TUMOUR: Pancreatic Cancer
Pancreas cancer continues to be a challenging cancer to diagnose, with a 5-year survival rate of 8.9%. Neo-IMPACT is a pilot study to treat people with early stage pancreas cancer chemotherapy with immunotherapy before surgery. In the last 12 months, there have been several advances that indicate that the manipulation of the microbiome, the make-up of the individual’s gut bacteria, may be critical to the success of future research programs in pancreas cancer. Immunotherapy has been shown to be effective across multiple cancers but is yet to show effect in pancreas cancer.
TUMOUR: Pancreatic Cancer
Pancreatic cancer is a rare cancer with a poor prognosis. It is associated with a high prevalence of weight loss and malnutrition. Identifying and treating this early, through improved assessment techniques, could lead to improved outcomes for patients with Pancreatic Cancer. A simple measurement of weight, or body mass index (BMI), is currently commonly used, although it does not accurately identify those at most risk, or changes in muscle tissue. The most accurate way to measure body composition is using CT scans, however, this requires skilled staff and is time consuming. Malnutrition and loss of muscle mass can be identified with a quick-to-use tool called the Patient Generated Subjective Global Assessment (PG-SGA).
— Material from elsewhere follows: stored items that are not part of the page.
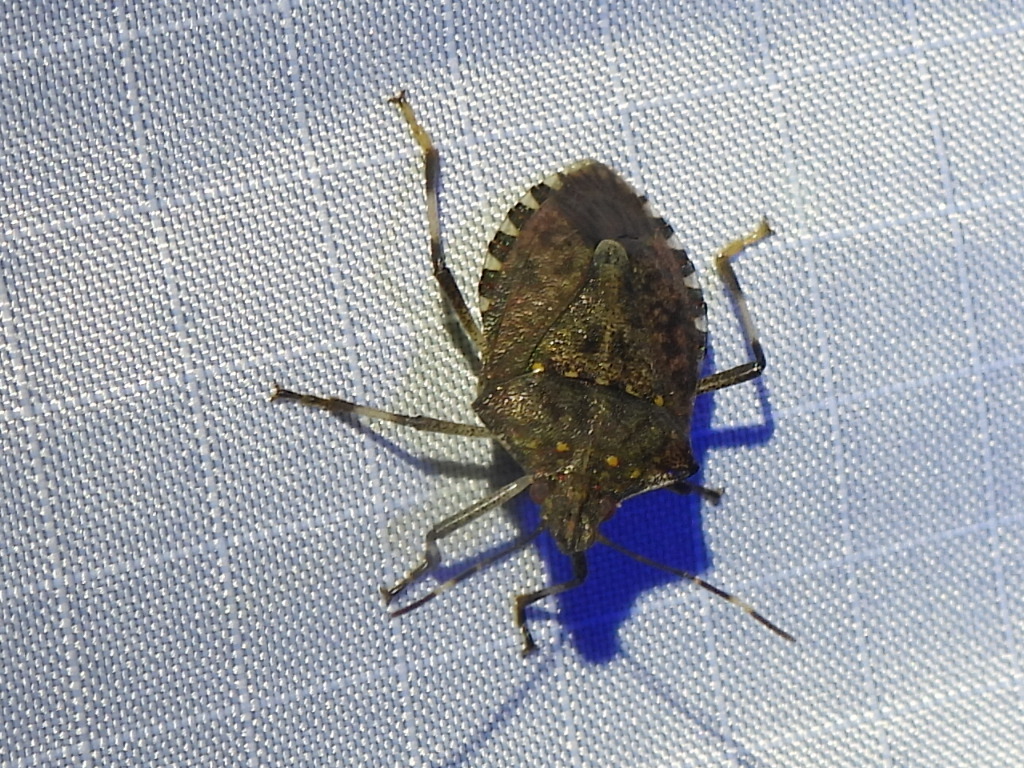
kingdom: Animalia
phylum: Arthropoda
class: Insecta
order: Hemiptera
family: Pentatomidae
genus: Halyomorpha
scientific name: Halyomorpha halys
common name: Brown marmorated stink bug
The PG-SGA is commonly used by dietitians when completing nutrition assessments in patients with Pancreatic Cancer. The relationship between the PG-SGA malnutrition diagnosis and CT-diagnosed low muscle mass has not yet been investigated in Pancreatic Cancer. Given the PG-SGA tool is widely accessible and low cost, comparing its use to the gold standard CT-assessed body composition is warranted. This may improve the management of patients with Pancreatic Cancer in the future.